** Assigned task **
Quote every line of the listing below verbatim, leaving out the pictures.

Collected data
──────
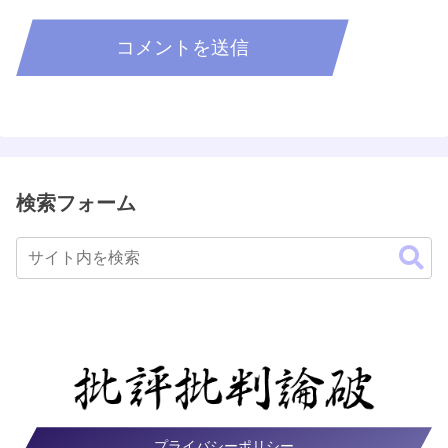
検索フォーム
プライバシーポリシー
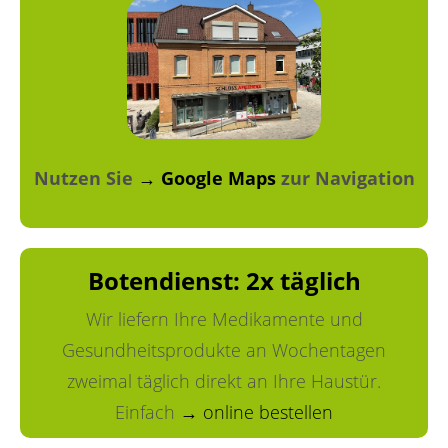
Nutzen Sie
→ Google Maps
zur Navigation
Botendienst: 2x täglich
Wir liefern Ihre Medikamente und
Gesundheitsprodukte an Wochentagen
zweimal täglich direkt an Ihre Haustür.
Einfach
→ online bestellen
──────
** Your response **
検索フォーム
プライバシーポリシー
Nutzen Sie
→ Google Maps
zur Navigation
Botendienst: 2x täglich
Wir liefern Ihre Medikamente und
Gesundheitsprodukte an Wochentagen
zweimal täglich direkt an Ihre Haustür.
Einfach
→ online bestellen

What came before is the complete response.